The Benefits of CO2

Craig Idso, Arizona State University

by Craig Idso

We on Earth benefit from the rise of atmospheric CO2. But we seldom hear this important fact and its critical implications. Studying the biological impacts of rising atmospheric CO2 has occupied my professional life for nearly three decades now. Time and again, governments, non- governmental organizations, international agencies, societal think tanks, and even respectable scientific organizations undertake to spend multiple millions of dollars writing and promoting large reports about climate change. Yet in nearly all of these endeavors they have failed by not properly evaluating, or even acknowledging, the manifold real and measurable benefits of the ongoing rise in the air’s CO2 content. As a result, the positive impacts of atmospheric CO2 enrichment remain largely ignored.

There are three main benefits of atmospheric CO2 enrichment: more CO2 increases plant productivity, enhances plant water use efficiency, and helps plants to withstand and better endure various environmental and resource limitations and stresses.

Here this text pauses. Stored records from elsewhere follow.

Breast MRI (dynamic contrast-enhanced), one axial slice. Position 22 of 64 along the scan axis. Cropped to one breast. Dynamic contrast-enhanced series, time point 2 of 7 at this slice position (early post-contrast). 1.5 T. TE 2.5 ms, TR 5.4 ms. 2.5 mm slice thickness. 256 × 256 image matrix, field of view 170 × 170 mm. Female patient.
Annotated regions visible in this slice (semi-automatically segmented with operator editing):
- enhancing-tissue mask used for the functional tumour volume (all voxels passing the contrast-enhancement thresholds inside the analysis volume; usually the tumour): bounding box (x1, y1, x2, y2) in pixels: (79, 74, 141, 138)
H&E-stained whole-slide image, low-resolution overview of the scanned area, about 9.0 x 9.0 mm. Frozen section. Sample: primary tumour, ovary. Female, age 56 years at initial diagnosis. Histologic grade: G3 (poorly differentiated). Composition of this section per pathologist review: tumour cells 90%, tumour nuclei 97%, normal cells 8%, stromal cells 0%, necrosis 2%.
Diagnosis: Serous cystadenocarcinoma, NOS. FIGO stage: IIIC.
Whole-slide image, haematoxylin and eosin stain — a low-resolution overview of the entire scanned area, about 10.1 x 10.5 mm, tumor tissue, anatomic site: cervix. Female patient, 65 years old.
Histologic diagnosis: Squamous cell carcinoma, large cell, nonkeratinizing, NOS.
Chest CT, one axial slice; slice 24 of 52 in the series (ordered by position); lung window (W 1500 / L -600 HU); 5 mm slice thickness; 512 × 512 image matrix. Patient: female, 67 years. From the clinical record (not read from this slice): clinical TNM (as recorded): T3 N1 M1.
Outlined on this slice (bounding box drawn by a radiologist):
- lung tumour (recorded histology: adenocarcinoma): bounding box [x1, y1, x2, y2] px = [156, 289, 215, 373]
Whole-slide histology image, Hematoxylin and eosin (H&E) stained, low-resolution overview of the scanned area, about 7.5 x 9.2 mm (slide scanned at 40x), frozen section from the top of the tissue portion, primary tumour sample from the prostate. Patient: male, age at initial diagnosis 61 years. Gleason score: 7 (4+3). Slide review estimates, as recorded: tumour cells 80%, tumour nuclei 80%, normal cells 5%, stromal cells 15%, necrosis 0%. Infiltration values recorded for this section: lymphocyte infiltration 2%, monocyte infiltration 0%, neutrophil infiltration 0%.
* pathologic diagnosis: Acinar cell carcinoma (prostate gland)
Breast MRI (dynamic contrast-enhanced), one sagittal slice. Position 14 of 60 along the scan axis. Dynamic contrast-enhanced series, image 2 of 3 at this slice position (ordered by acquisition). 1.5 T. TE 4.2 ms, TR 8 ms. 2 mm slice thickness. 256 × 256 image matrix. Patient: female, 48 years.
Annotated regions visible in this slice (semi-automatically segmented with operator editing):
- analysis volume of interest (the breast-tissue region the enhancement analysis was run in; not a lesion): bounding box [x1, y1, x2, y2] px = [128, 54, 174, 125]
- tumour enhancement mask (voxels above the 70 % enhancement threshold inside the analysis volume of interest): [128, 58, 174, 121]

Regarding plant productivity, carbon dioxide is the primary raw material utilized by plants during the process of photosynthesis to build and construct their tissues. It is the “food” that sustains essentially all plants on the face of the Earth. And the more CO2 they “eat” or take in from the air, the bigger and better they grow, a fact that has been conclusively demonstrated in thousands of laboratory and field experiments.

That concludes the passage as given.